Sample implementation, without a compiler. This is basically what C/C++ do behind the scenes when you access multidimensional arrays. You'll have to further define accessor behaviour when less than the actual dimensions are specified & so on. Overhead will be minimal and could be optimized further, but thats microoptimizing imho. Also, you never actually know what goes on under the hood after JIT kicks in.

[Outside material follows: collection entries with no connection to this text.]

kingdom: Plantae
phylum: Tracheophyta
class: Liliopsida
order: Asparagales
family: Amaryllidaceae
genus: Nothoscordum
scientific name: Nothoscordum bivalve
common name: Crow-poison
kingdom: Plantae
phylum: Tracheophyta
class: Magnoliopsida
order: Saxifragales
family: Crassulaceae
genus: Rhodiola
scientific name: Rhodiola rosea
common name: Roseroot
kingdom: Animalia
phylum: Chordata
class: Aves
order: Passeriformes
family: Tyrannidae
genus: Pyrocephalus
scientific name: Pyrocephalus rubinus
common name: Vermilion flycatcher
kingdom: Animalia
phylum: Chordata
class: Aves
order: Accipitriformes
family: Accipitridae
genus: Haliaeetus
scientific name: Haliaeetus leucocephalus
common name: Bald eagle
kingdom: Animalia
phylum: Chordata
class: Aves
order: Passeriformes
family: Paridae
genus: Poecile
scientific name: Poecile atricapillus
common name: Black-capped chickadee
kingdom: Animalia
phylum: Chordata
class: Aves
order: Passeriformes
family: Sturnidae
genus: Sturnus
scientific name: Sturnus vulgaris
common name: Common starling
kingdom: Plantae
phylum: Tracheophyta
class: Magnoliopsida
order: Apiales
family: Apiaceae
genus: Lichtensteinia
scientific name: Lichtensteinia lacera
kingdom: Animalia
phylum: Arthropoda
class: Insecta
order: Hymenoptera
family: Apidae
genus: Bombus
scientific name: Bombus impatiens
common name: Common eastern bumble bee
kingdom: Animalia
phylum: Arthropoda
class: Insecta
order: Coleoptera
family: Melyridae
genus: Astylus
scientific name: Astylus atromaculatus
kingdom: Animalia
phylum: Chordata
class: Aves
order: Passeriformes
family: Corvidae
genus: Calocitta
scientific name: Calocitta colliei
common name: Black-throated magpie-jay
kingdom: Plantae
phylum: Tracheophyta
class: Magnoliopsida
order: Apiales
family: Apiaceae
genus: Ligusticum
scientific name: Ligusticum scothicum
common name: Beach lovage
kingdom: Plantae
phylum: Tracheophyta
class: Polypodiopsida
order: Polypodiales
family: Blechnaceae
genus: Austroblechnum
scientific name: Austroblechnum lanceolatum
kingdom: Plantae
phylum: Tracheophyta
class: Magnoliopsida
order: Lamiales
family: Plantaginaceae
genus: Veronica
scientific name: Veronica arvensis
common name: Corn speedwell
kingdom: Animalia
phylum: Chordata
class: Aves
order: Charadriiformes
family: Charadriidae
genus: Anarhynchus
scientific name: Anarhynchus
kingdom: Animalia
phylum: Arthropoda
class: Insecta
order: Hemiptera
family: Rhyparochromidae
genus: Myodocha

class MultiDimentionalArray<T> {
//disclaimer: written within SO editor, might contain errors
private T[] data;
private int[] dimensions; //holds each dimensions' size
public MultiDimensionalArray(int... dims) {
dimensions = Arrays.copyOf(dims, dims.length);
int size = 1;
for(int dim : dims)
size *= dim;
data = new T[size];
}
public T access(int... dims) {
int idx = 1;
for(int i = 0; i < dims.length)
idx += dims[i] * dimensions[i]; //size * offset
return data[idx];
}
}
The most efficient method of implementing multi-dimensional arrays is by utilizing one-dimensional arrays as multi-dimensional arrays. See this answer about mapping a 2D array into a 1D array.
// 2D data structure as 1D array
int[] array = new int[width * height];
// access the array
array[x + y * width] = /*value*/;
I could of course use a single-dimensional array that maps to a 2D one, but I prefer something more structured.
If you want to access array in a more structured manner, create a class for it:
public class ArrayInt {
private final int[] array;
private final int width, height;
public ArrayInt(int width, int height) {
array = new int[width * height];
this.width = width;
this.height = height;
}
public int getWidth() {
return width;
}
public int getHeight() {
return height;
}
public int get(int x, int y) {
return array[x + y * width];
}
public void set(int x, int y, int value) {
array[x + y * width] = value;
}
}
If you wanted arrays of objects, you could use generics and define class Array<T>, where T is the object stored in the array.
Performance-wise, this will, in most cases, be faster than a multi-dimensional array in Java. The reasons can be found in the answers to this question.
If you cannot live without C constructs, there's always JNI.
Or you could develop your own Java-derived language (and VM and optimizing JIT compiler) that has a syntax for multidimensional continuous-memory arrays.